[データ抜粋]
________________________
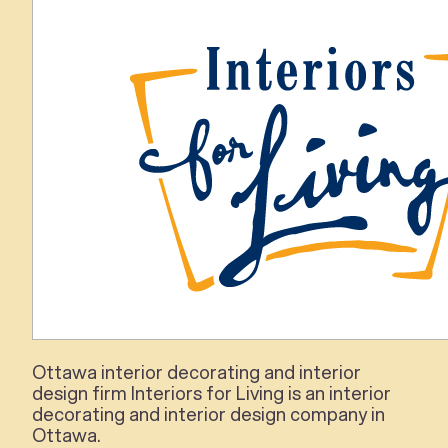
Ottawa
interior
decorating and
interior
design firm
Interiors for Living
is an
interior
decorating and
interior
design company in
Ottawa.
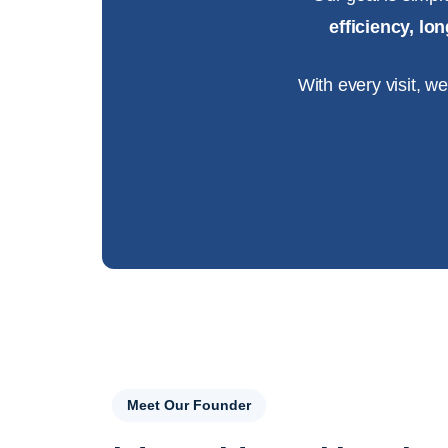
efficiency, l
With every visit, w
Meet Our Founder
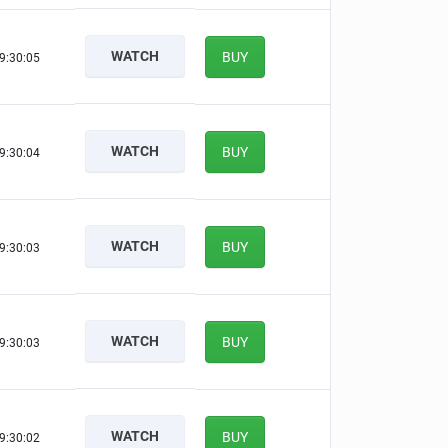
WATCH
BUY
9:30:04
WATCH
BUY
9:30:03
WATCH
BUY
9:30:02
WATCH
BUY
9:30:02
WATCH
BUY
9:30:01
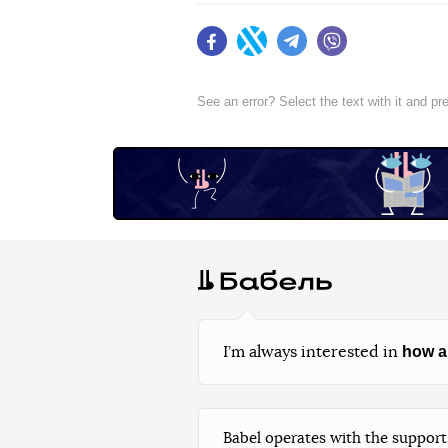
Facebook
Twitter
Telegram
Viber
See an error? Select the text with it and p
how a
I’m always interested in
Babel operates with the support 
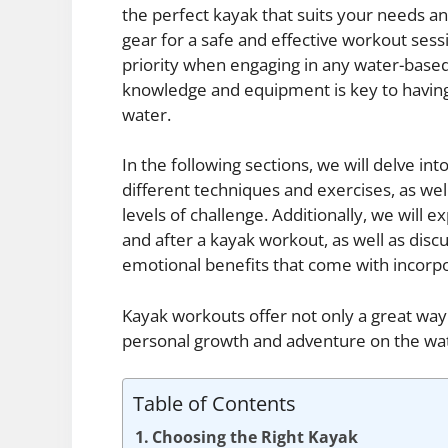
the perfect kayak that suits your needs and
gear for a safe and effective workout sessi
priority when engaging in any water-based 
knowledge and equipment is key to having
water.
In the following sections, we will delve 
different techniques and exercises, as well
levels of challenge. Additionally, we will 
and after a kayak workout, as well as disc
emotional benefits that come with incorpor
Kayak workouts offer not only a great way 
personal growth and adventure on the wa
Table of Contents
Choosing the Right Kayak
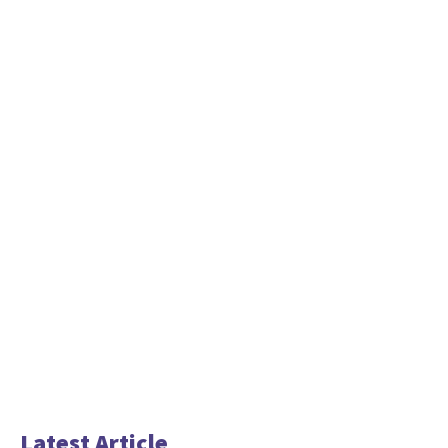
Latest Article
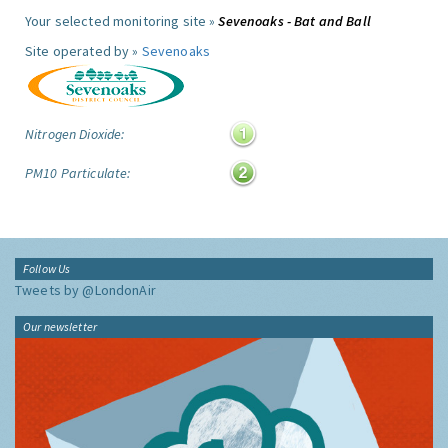
Your selected monitoring site »
Sevenoaks - Bat and Ball
Site operated by »
Sevenoaks
Nitrogen Dioxide:
PM10 Particulate:
Follow Us
Tweets by @LondonAir
Our newsletter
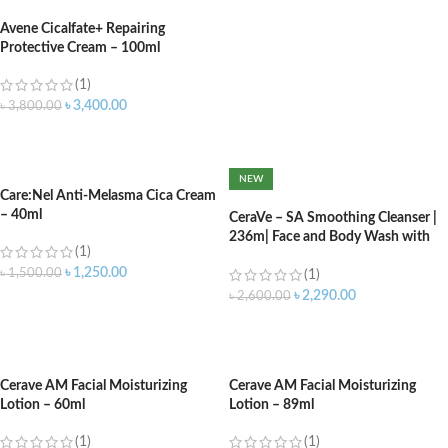
Avene Cicalfate+ Repairing
Protective Cream – 100ml
(1)
৳
3,400.00
৳
3,800.00
ADD TO CART
NEW
Care:Nel Anti-Melasma Cica Cream
– 40ml
CeraVe – SA Smoothing Cleanser |
236m| Face and Body Wash with
(1)
Salicylic Acid
৳
1,250.00
৳
1,500.00
(1)
৳
2,290.00
৳
2,600.00
ADD TO CART
ADD TO CART
Cerave AM Facial Moisturizing
Cerave AM Facial Moisturizing
Lotion – 60ml
Lotion – 89ml
(1)
(1)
________________________
### 取り組む課題
「Your selected monitoring」を含む行から始めて、レコードの最後の行まで、一字一句そのまま書き写してもらえますか？画像は答えに含めないでください。

### 解答欄
Your selected monitoring site »
Sevenoaks - Bat and Ball
Site operated by »
Sevenoaks
Nitrogen Dioxide:
PM10 Particulate:
Follow Us
Tweets by @LondonAir
Our newsletter
Avene Cicalfate+ Repairing
Protective Cream – 100ml
(1)
৳
3,400.00
৳
3,800.00
ADD TO CART
NEW
Care:Nel Anti-Melasma Cica Cream
– 40ml
CeraVe – SA Smoothing Cleanser |
236m| Face and Body Wash with
(1)
Salicylic Acid
৳
1,250.00
৳
1,500.00
(1)
৳
2,290.00
৳
2,600.00
ADD TO CART
ADD TO CART
Cerave AM Facial Moisturizing
Cerave AM Facial Moisturizing
Lotion – 60ml
Lotion – 89ml
(1)
(1)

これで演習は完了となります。